The concept of a second-stage MDS used on rank correlations between similarity matrices – from different taxonomic aggregation levels (species, genus, family, trophic group) and, in the same analysis, different faunal groups (nematodes, macrofauna) recorded for the same set of sites – was introduced by Somerfield & Clarke (1995) , for studies in Liverpool Bay and the Fal estuary, UK. Olsgard, Somerfield & Carr (1997) and Olsgard, Somerfield & Carr (1998) expanded the scope to include the effects of different transformation, simultaneously with differing aggregation levels, for data from N Sea oilfield studies.
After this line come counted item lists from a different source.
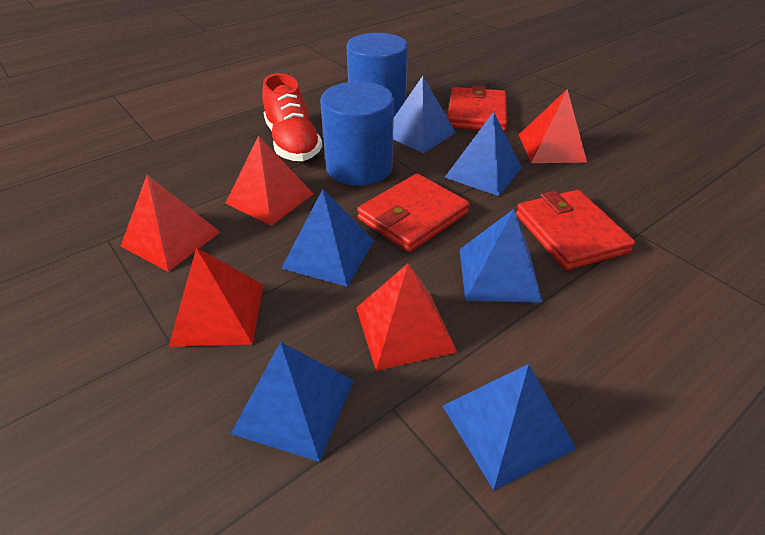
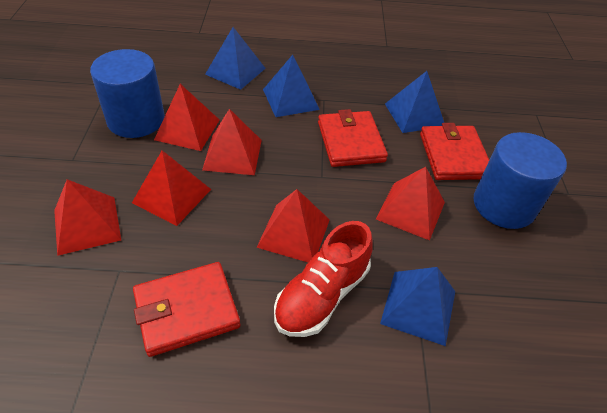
blue pyramid: 6 -> 4
red pyramid: 5 -> 6

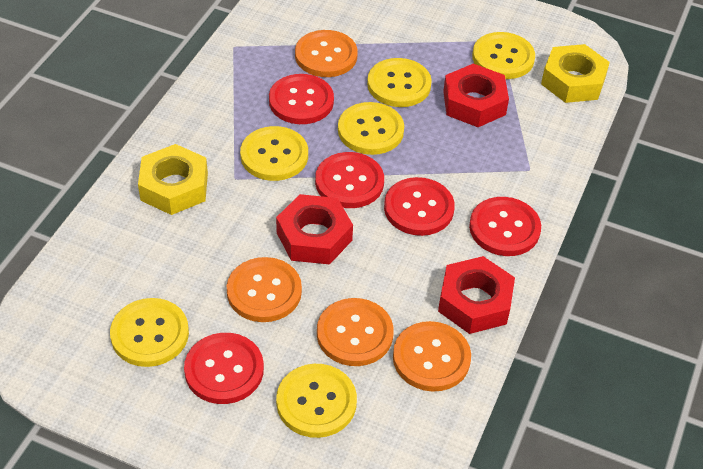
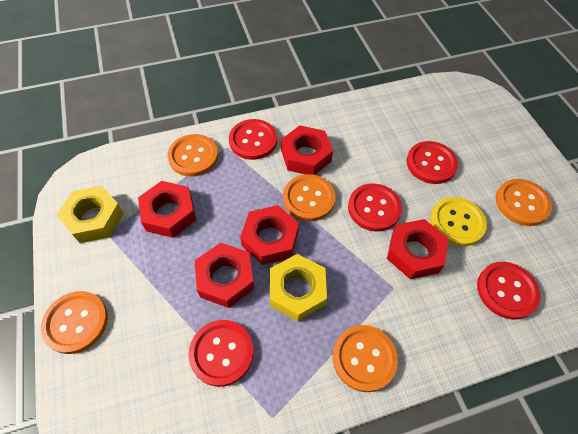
orange button: 4 -> 5
red nut: 3 -> 5
yellow button: 6 -> 1

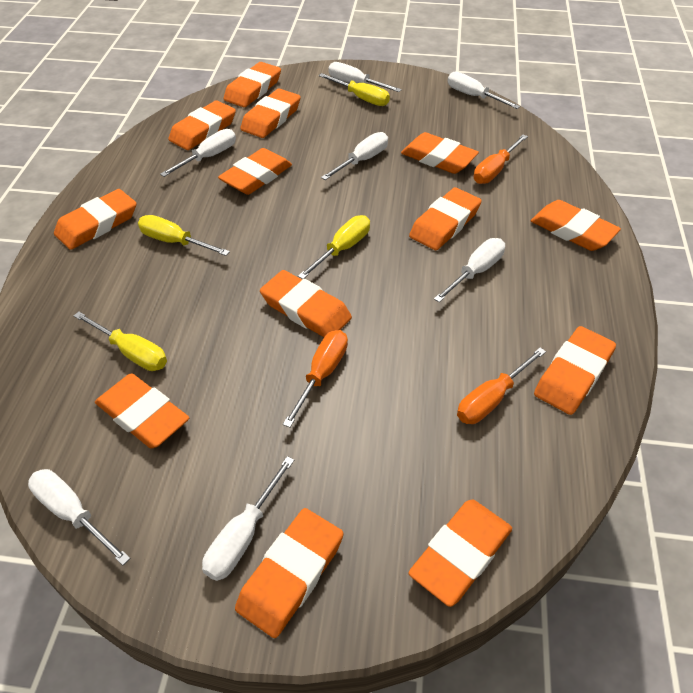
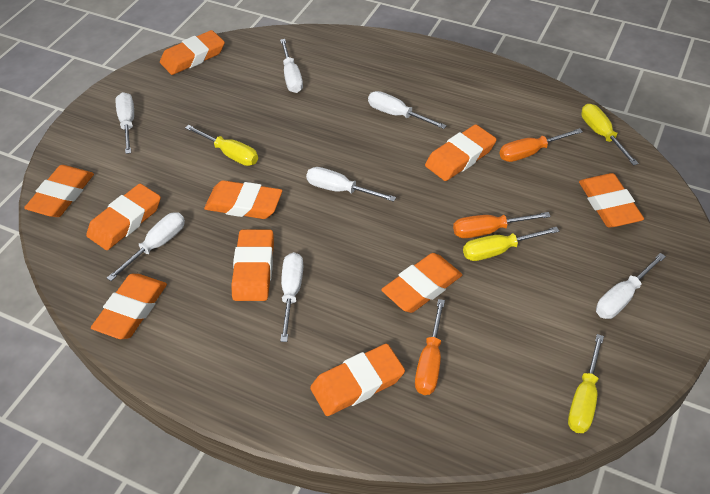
orange eraser: 13 -> 10

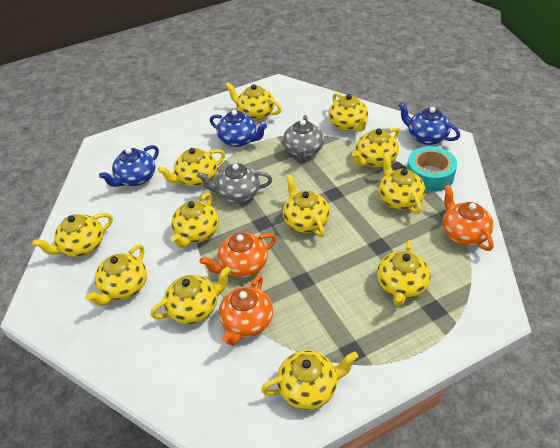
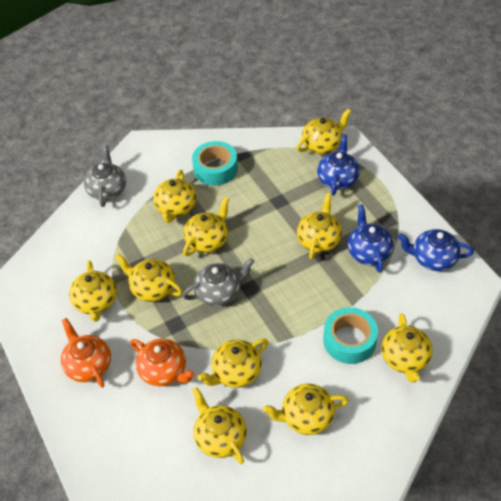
orange teapot: 3 -> 2
turquoise tape: 1 -> 2
yellow teapot: 12 -> 10

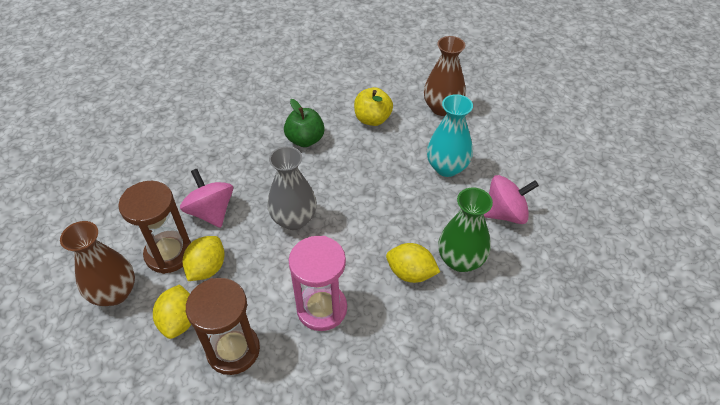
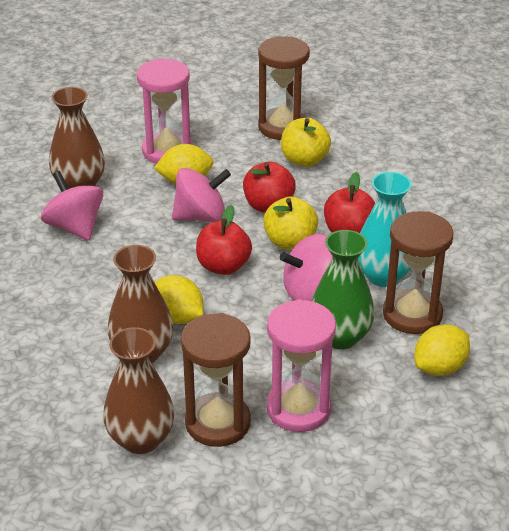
brown hourglass: 2 -> 3
brown vase: 2 -> 3
green apple: 1 -> 0
grey vase: 1 -> 0
pink hourglass: 1 -> 2
pink spinning top: 2 -> 3
red apple: 0 -> 3
yellow apple: 1 -> 2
Other interesting applications include Kendall & Widdicombe (1999) who examined different body-size components of the fauna as well as different faunal groups, from a hierarchical spatial sampling design (spacings of 50cm, 5m, 50m, 500m) in Plymouth subtidal waters. They used a second-stage MDS to display the effects of different combinations of body-sizes, faunal groups and transformation. Olsgard & Somerfield (2000) introduced the pattern from environmental variables as an additional point on a second-stage MDS, together with biotic analyses from different faunal components (polychaetes, molluscs, crustacea, echinoderms) at another N Sea oilfield. The idea is that biotic subsets whose multivariate pattern links well to the environmental data will be represented by points on the second-stage MDS which lie close to the environmental point. The converse operation can also be envisaged, as a visual counterpart to the Bio–Env procedure. For small numbers of environmental variables, the abiotic patterns from subsets of these can be represented as points on the second-stage MDS, in which the (fixed) biotic similarity matrix is also shown. The best environmental combinations should then ‘converge’ on the (single) biotic point.


They also carried out another interesting analysis, assessing Bio–Env results in the light of analysis choices. It was hypothesised earlier (pages 9.4 and 10.1), that a contaminant impact may manifest itself more clearly in the assemblage pattern for intermediate transform and aggregation choices. Olsgard, Somerfield & Carr (1997) do indeed show, for the Valhall oilfield, that the Bio–Env matching of sediment macrobenthos to the degree of disturbance from drilling muds disposal (measured by sediment THC, Ba concentrations etc), was optimised by intermediate transform ($\sqrt{}$) and aggregation level (family).